Pegawai itu mengikuti arah pandangan Tanto. "Oh, Mbak yang itu ya, Pak? Setahu saya, dia belum check out, Pak. Sepertinya dia akan tinggal lumayan lama karena sudah membayar bungalonya untuk 2 minggu. Kebetulan saya yang bertugas saat dia check in. Dia baru masuk 3 hari yang lalu."
Sementara mereka bicara, seorang pegawai lain yang membawa baki melewati mereka dan langsung menuju bungalo yang menjadi topik pembicaraan. Tanto mengawasi laki-laki yang membawa makanan itu sampai menghilang karena terhalang oleh rimbun tanaman di taman bungalo sebelah.
"Sepertinya tamunya memang masih ada, Pak," kata staf yang ditahan Tanto. "Dia memang jarang keluar. Dia selalu memesan makan untuk dimakan di bungalo."
"Mereka nggak pernah makan di restoran?" Tanto mengernyit. Aneh. Restoran resor menampilkan pemandangan yang memikat, dan para tamu biasanya menikmati makan di sana.
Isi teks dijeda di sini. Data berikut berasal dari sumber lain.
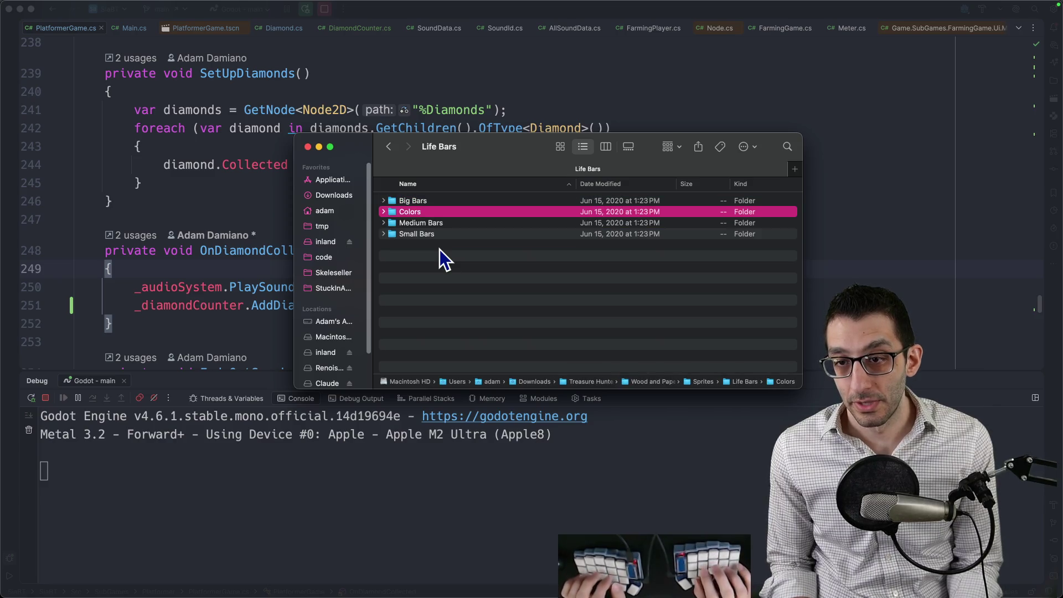
key(super+Down)
key(space)
key(Down)
key(Down)
key(Down)
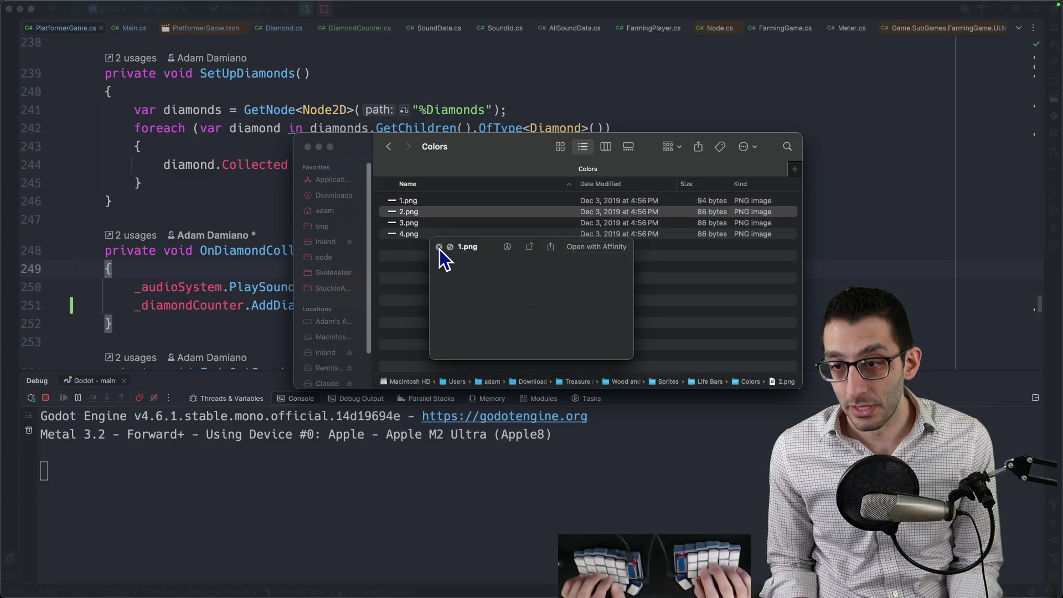
key(Up)
key(Up)
key(Up)
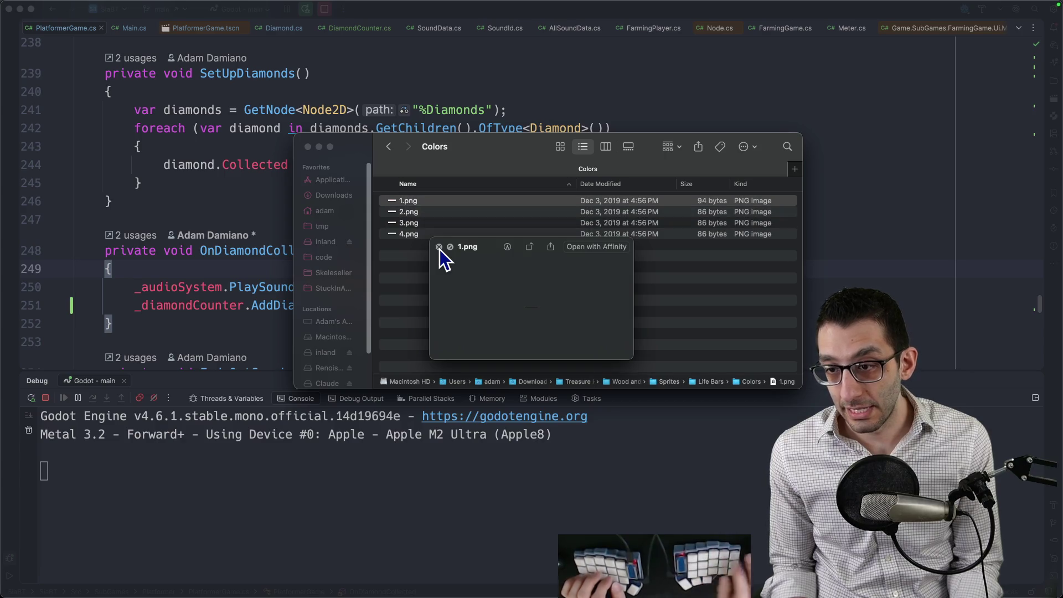
key(ctrl+super+f)
key(space)
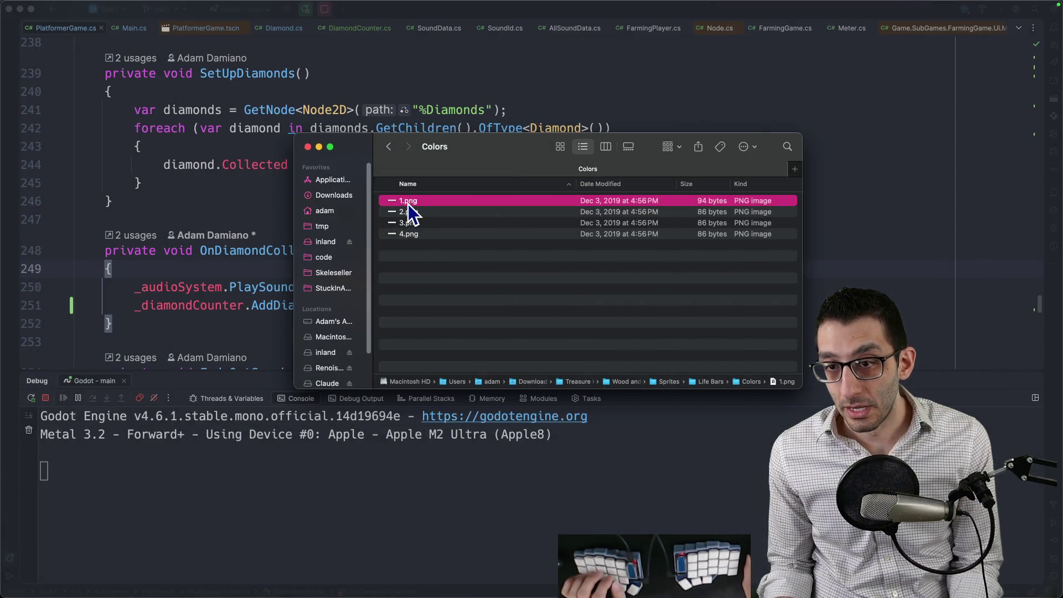
key(super+o)
Step: Check 1.png's info (32 × 2 pixels), then open the blue 2.png in Affinity
key(super+Tab)
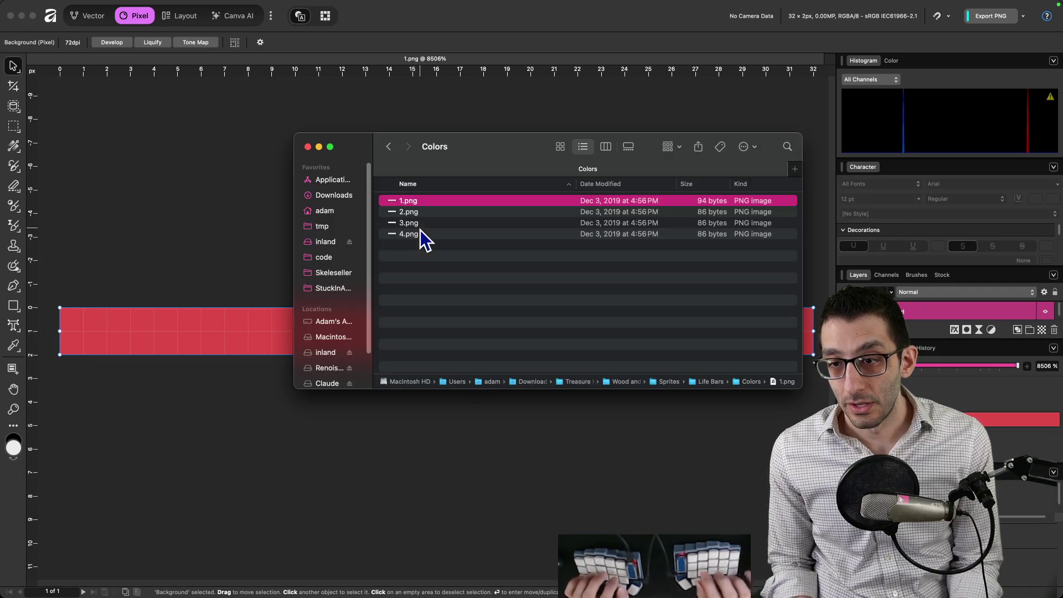
right_click(412, 202)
"Mereka?" Staf itu tampak bingung. "Setahu saya, tamu di bungalo itu sendiri saja, Pak."
"Sendiri?" Yang benar saja! Anak itu tampaknya belum cukup umur untuk berlibur di tempat seperti ini seorang diri. Saat mereka bertemu di pantai tadi pagi, anak itu mengatakan jika keluarganya sedang tidur di bungalo. Atau, mereka tidak sedang membicarakan orang yang sama? "Tamunya perempuan, dan masih muda banget?"
Staf itu mengangguk. "Iya, Pak, tamunya perempuan dan memang masih muda."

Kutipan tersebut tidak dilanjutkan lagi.